Areas of expertise: Accelerometry, anthropology, behaviour, comparative physiology, diving, ecophysiology, energetics, metabolism.

Marjorie Lundgren

Marjorie Lundgren

Marjorie is Senior Research Fellow in Plant Environmental Physiology at the Lancaster Environment Centre, Lancaster University, UK. She did her PhD with Prof. Colin Osborne at the University of Sheffield, UK on using intraspecific photosynthetic diversity to understand complex trait evolution. She did post-doctoral work with Prof. Pascal-Antoine Christin and Prof. Andrew Fleming at the University of Sheffield and David Des Marais at the Massachusetts Institute of Technology, while also a fellow of the Arnold Arboretum of Harvard University. She was awarded a Leverhulme Early Career Fellowship in 2018 and a UKRI Future Leaders Fellowship in 2021. Her research group focuses on understanding and utilising natural photosynthetic diversity as inspiration for crop improvement.

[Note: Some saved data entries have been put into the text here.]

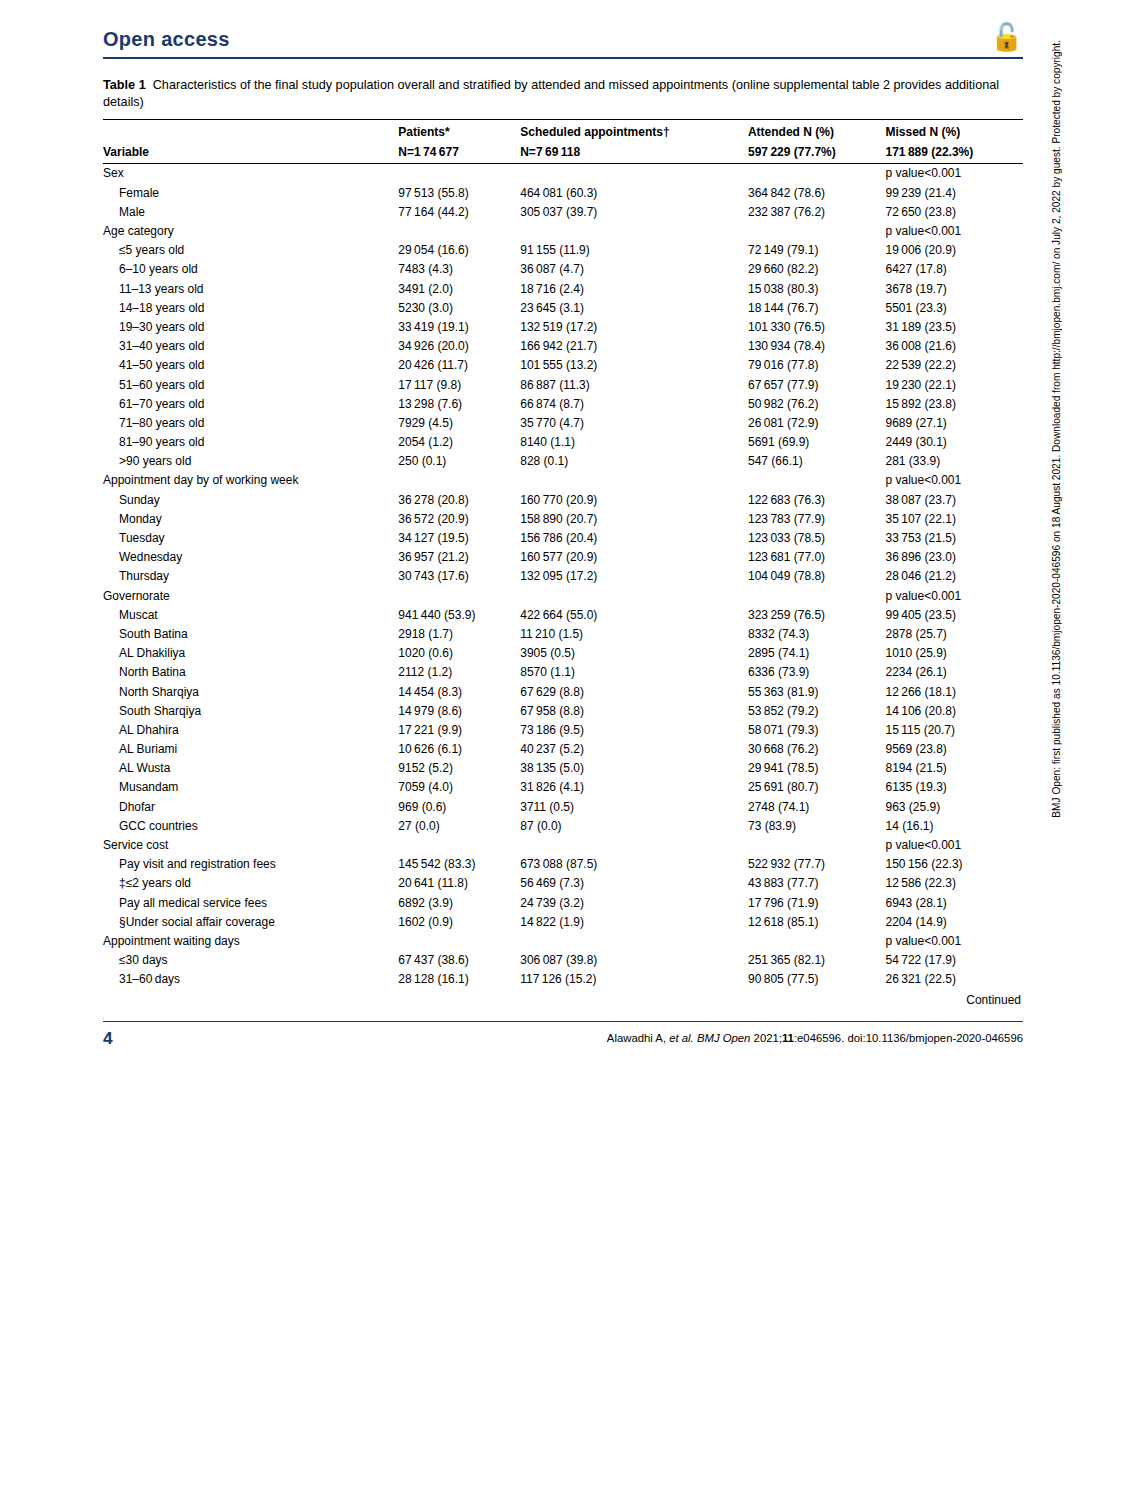BMJ Open: first published as 10.1136/bmjopen-2020-046596 on 18 August 2021. Downloaded from http://bmjopen.bmj.com/ on July 2, 2022 by guest. Protected by copyright.
Open access
🔓
Table 1 Characteristics of the final study population overall and stratified by attended and missed appointments (online supplemental table 2 provides additional details)
| | Patients* | Scheduled appointments† | Attended N (%) | Missed N (%) |
| --- | --- | --- | --- | --- |
| Variable | N=1 74 677 | N=7 69 118 | 597 229 (77.7%) | 171 889 (22.3%) |
| Sex | | | | p value<0.001 |
| Female | 97 513 (55.8) | 464 081 (60.3) | 364 842 (78.6) | 99 239 (21.4) |
| Male | 77 164 (44.2) | 305 037 (39.7) | 232 387 (76.2) | 72 650 (23.8) |
| Age category | | | | p value<0.001 |
| ≤5 years old | 29 054 (16.6) | 91 155 (11.9) | 72 149 (79.1) | 19 006 (20.9) |
| 6–10 years old | 7483 (4.3) | 36 087 (4.7) | 29 660 (82.2) | 6427 (17.8) |
| 11–13 years old | 3491 (2.0) | 18 716 (2.4) | 15 038 (80.3) | 3678 (19.7) |
| 14–18 years old | 5230 (3.0) | 23 645 (3.1) | 18 144 (76.7) | 5501 (23.3) |
| 19–30 years old | 33 419 (19.1) | 132 519 (17.2) | 101 330 (76.5) | 31 189 (23.5) |
| 31–40 years old | 34 926 (20.0) | 166 942 (21.7) | 130 934 (78.4) | 36 008 (21.6) |
| 41–50 years old | 20 426 (11.7) | 101 555 (13.2) | 79 016 (77.8) | 22 539 (22.2) |
| 51–60 years old | 17 117 (9.8) | 86 887 (11.3) | 67 657 (77.9) | 19 230 (22.1) |
| 61–70 years old | 13 298 (7.6) | 66 874 (8.7) | 50 982 (76.2) | 15 892 (23.8) |
| 71–80 years old | 7929 (4.5) | 35 770 (4.7) | 26 081 (72.9) | 9689 (27.1) |
| 81–90 years old | 2054 (1.2) | 8140 (1.1) | 5691 (69.9) | 2449 (30.1) |
| >90 years old | 250 (0.1) | 828 (0.1) | 547 (66.1) | 281 (33.9) |
| Appointment day by of working week | | | | p value<0.001 |
| Sunday | 36 278 (20.8) | 160 770 (20.9) | 122 683 (76.3) | 38 087 (23.7) |
| Monday | 36 572 (20.9) | 158 890 (20.7) | 123 783 (77.9) | 35 107 (22.1) |
| Tuesday | 34 127 (19.5) | 156 786 (20.4) | 123 033 (78.5) | 33 753 (21.5) |
| Wednesday | 36 957 (21.2) | 160 577 (20.9) | 123 681 (77.0) | 36 896 (23.0) |
| Thursday | 30 743 (17.6) | 132 095 (17.2) | 104 049 (78.8) | 28 046 (21.2) |
| Governorate | | | | p value<0.001 |
| Muscat | 941 440 (53.9) | 422 664 (55.0) | 323 259 (76.5) | 99 405 (23.5) |
| South Batina | 2918 (1.7) | 11 210 (1.5) | 8332 (74.3) | 2878 (25.7) |
| AL Dhakiliya | 1020 (0.6) | 3905 (0.5) | 2895 (74.1) | 1010 (25.9) |
| North Batina | 2112 (1.2) | 8570 (1.1) | 6336 (73.9) | 2234 (26.1) |
| North Sharqiya | 14 454 (8.3) | 67 629 (8.8) | 55 363 (81.9) | 12 266 (18.1) |
| South Sharqiya | 14 979 (8.6) | 67 958 (8.8) | 53 852 (79.2) | 14 106 (20.8) |
| AL Dhahira | 17 221 (9.9) | 73 186 (9.5) | 58 071 (79.3) | 15 115 (20.7) |
| AL Buriami | 10 626 (6.1) | 40 237 (5.2) | 30 668 (76.2) | 9569 (23.8) |
| AL Wusta | 9152 (5.2) | 38 135 (5.0) | 29 941 (78.5) | 8194 (21.5) |
| Musandam | 7059 (4.0) | 31 826 (4.1) | 25 691 (80.7) | 6135 (19.3) |
| Dhofar | 969 (0.6) | 3711 (0.5) | 2748 (74.1) | 963 (25.9) |
| GCC countries | 27 (0.0) | 87 (0.0) | 73 (83.9) | 14 (16.1) |
| Service cost | | | | p value<0.001 |
| Pay visit and registration fees | 145 542 (83.3) | 673 088 (87.5) | 522 932 (77.7) | 150 156 (22.3) |
| ‡ ≤2 years old | 20 641 (11.8) | 56 469 (7.3) | 43 883 (77.7) | 12 586 (22.3) |
| Pay all medical service fees | 6892 (3.9) | 24 739 (3.2) | 17 796 (71.9) | 6943 (28.1) |
| § Under social affair coverage | 1602 (0.9) | 14 822 (1.9) | 12 618 (85.1) | 2204 (14.9) |
| Appointment waiting days | | | | p value<0.001 |
| ≤30 days | 67 437 (38.6) | 306 087 (39.8) | 251 365 (82.1) | 54 722 (17.9) |
| 31–60 days | 28 128 (16.1) | 117 126 (15.2) | 90 805 (77.5) | 26 321 (22.5) |
Continued
4
Alawadhi A, et al. BMJ Open 2021;11:e046596. doi:10.1136/bmjopen-2020-046596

Areas of expertise: photosynthetic diversity, carbon concentrating mechanisms, agricultural biotechnology, leaf anatomy, biogeography, plant environmental physiology.

Christopher A. Maher

Christopher A. Maher

Chris Maher is an Associate Professor within the Department of Internal Medicine and an Assistant Director of the McDonnell Genome Institute at the Washington University School of Medicine (WUSM). He received his doctorate in Biomedical Engineering at Stony Brook University under the guidance of Drs. Lincoln Stein and Doreen Ware at Cold Spring Harbor Laboratory. He then joined Arul Chinnaiyan’s laboratory at the University of Michigan Center for Computational Medicine and Bioinformatics (CCMB) and Michigan Center for Translational Pathology (MCTP). He started his own group in 2011 at WUSM, focusing on integrating genomics, bioinformatics and molecular biology approaches to characterize RNA species, elucidate their function and assess their clinical applicability across solid tumors. He is also interested in the development of open-source tools to discover novel recurrent RNA chimeras.

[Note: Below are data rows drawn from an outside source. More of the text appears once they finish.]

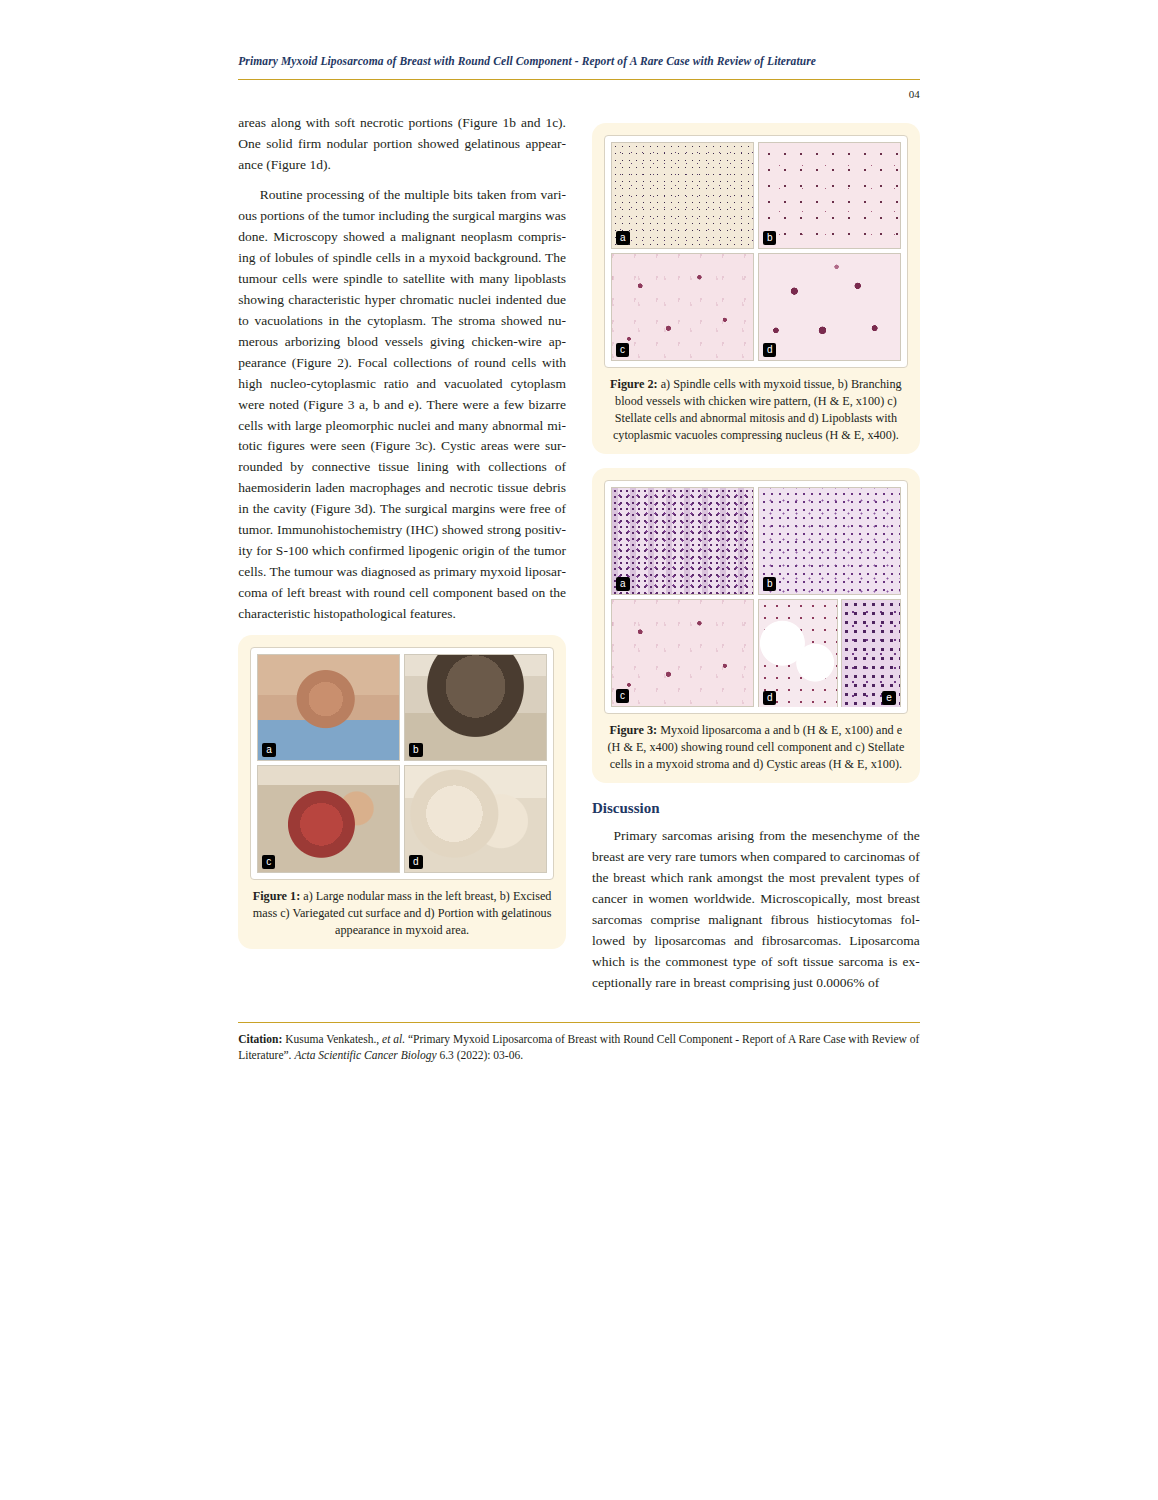Primary Myxoid Liposarcoma of Breast with Round Cell Component - Report of A Rare Case with Review of Literature
04
areas along with soft necrotic portions (Figure 1b and 1c). One solid firm nodular portion showed gelatinous appearance (Figure 1d).
Routine processing of the multiple bits taken from various portions of the tumor including the surgical margins was done. Microscopy showed a malignant neoplasm comprising of lobules of spindle cells in a myxoid background. The tumour cells were spindle to satellite with many lipoblasts showing characteristic hyper chromatic nuclei indented due to vacuolations in the cytoplasm. The stroma showed numerous arborizing blood vessels giving chicken-wire appearance (Figure 2). Focal collections of round cells with high nucleo-cytoplasmic ratio and vacuolated cytoplasm were noted (Figure 3 a, b and e). There were a few bizarre cells with large pleomorphic nuclei and many abnormal mitotic figures were seen (Figure 3c). Cystic areas were surrounded by connective tissue lining with collections of haemosiderin laden macrophages and necrotic tissue debris in the cavity (Figure 3d). The surgical margins were free of tumor. Immunohistochemistry (IHC) showed strong positivity for S-100 which confirmed lipogenic origin of the tumor cells. The tumour was diagnosed as primary myxoid liposarcoma of left breast with round cell component based on the characteristic histopathological features.
a
b
c
d
Figure 1: a) Large nodular mass in the left breast, b) Excised mass c) Variegated cut surface and d) Portion with gelatinous appearance in myxoid area.
a
b
c
d
Figure 2: a) Spindle cells with myxoid tissue, b) Branching blood vessels with chicken wire pattern, (H & E, x100) c) Stellate cells and abnormal mitosis and d) Lipoblasts with cytoplasmic vacuoles compressing nucleus (H & E, x400).
a
b
c
d
e
Figure 3: Myxoid liposarcoma a and b (H & E, x100) and e (H & E, x400) showing round cell component and c) Stellate cells in a myxoid stroma and d) Cystic areas (H & E, x100).
Discussion
Primary sarcomas arising from the mesenchyme of the breast are very rare tumors when compared to carcinomas of the breast which rank amongst the most prevalent types of cancer in women worldwide. Microscopically, most breast sarcomas comprise malignant fibrous histiocytomas followed by liposarcomas and fibrosarcomas. Liposarcoma which is the commonest type of soft tissue sarcoma is exceptionally rare in breast comprising just 0.0006% of
Citation: Kusuma Venkatesh., et al. “Primary Myxoid Liposarcoma of Breast with Round Cell Component - Report of A Rare Case with Review of Literature”. Acta Scientific Cancer Biology 6.3 (2022): 03-06.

Areas of expertise: Cancer genomics, transcriptomics, bioinformatics, non-coding RNAs.

Lauren Nadler

Lauren is a lecturer in Marine Biology and Ecology within the School of Ocean and Earth Science at the University of Southampton, and is based at the National Oceanography Centre Southampton. Her research uses an interdisciplinary approach to understand how the behaviour and physiology of marine organisms interact to create the complex interactions that we see in the underwater world. She earned her PhD from James Cook University (Australia) and completed postdoctoral research at Scripps Institution of Oceanography and the Norwegian University of Life Sciences (Norway). She runs the Nadler Marine Behaviour and Physiology Lab in Southampton.

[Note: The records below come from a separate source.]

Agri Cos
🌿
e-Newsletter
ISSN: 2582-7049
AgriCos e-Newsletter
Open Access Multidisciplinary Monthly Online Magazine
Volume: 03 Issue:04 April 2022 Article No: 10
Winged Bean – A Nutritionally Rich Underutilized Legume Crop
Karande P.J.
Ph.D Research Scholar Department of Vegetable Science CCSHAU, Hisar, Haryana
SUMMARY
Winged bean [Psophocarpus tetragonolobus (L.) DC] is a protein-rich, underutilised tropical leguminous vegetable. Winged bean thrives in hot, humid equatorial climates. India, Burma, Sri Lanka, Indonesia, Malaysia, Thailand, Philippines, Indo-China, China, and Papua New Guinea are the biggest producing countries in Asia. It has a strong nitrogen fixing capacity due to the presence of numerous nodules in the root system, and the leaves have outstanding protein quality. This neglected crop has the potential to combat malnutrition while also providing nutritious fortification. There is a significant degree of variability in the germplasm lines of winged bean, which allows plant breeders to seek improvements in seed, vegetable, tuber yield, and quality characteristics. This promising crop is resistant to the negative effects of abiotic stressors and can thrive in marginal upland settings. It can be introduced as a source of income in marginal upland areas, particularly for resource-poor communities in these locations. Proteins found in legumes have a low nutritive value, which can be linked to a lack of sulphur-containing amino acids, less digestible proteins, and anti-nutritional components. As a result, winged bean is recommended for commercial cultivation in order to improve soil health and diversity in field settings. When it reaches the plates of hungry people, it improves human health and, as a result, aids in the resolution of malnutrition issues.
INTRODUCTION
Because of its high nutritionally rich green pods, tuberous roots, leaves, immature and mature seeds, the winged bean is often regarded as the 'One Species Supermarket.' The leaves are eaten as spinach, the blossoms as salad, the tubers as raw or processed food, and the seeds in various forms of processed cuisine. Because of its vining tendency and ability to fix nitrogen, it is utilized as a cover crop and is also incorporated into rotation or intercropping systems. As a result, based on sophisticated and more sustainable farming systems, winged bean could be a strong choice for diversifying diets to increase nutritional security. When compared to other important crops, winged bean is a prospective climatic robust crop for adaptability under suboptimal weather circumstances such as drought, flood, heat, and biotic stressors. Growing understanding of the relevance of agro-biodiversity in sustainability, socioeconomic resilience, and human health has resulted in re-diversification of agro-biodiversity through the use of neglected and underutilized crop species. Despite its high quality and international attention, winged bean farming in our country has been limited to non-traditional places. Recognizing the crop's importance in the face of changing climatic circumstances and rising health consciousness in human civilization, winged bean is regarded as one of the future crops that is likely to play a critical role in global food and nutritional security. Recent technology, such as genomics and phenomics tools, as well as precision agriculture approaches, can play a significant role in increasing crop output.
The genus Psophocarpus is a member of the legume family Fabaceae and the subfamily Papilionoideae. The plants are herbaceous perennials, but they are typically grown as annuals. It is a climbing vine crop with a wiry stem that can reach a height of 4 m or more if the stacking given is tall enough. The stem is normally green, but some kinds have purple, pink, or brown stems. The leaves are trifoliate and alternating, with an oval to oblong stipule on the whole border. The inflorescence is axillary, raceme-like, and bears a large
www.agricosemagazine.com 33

Areas of expertise: Areas of expertise: Animal behaviour, ecophysiology, host-parasite interactions, climate change, fish biology, coral reef ecology, estuarine ecology.

Luca Scorrano

Luca Scorrano

Luca Scorrano (MD, PhD, University of Padua, Italy) is Director of the Venetian Institute of Molecular Medicine and Professor of Biochemistry, Department of Biology, University of Padua (Italy). Luca became interested in mitochondrial shape during his post-doc with the late Stan Korsmeyer (Harvard Medical School), when they discovered that mitochondrial cristae remodeling was involved in cytochrome c release and apoptosis. Since 2003, his lab, first in Italy, then in Geneva (Switzerland), where he was Professor at the Department of Cell Physiology and Metabolism for seven years, and from 2013 in Italy again, has investigated the molecular mechanisms and pathophysiological consequences of mitochondrial dynamics and tethering to the endoplasmic reticulum. He has received several prizes and awards (including the Eppendorf European Young Investigator, the Award Chiara D’Onofrio and the ESCI Award), is an EMBO Member and sits on several committees, Advisory and Editorial Boards.

Areas of expertise: Mitochondria, fusion-fission, apoptosis, autophagy, neurodegeneration, mouse models.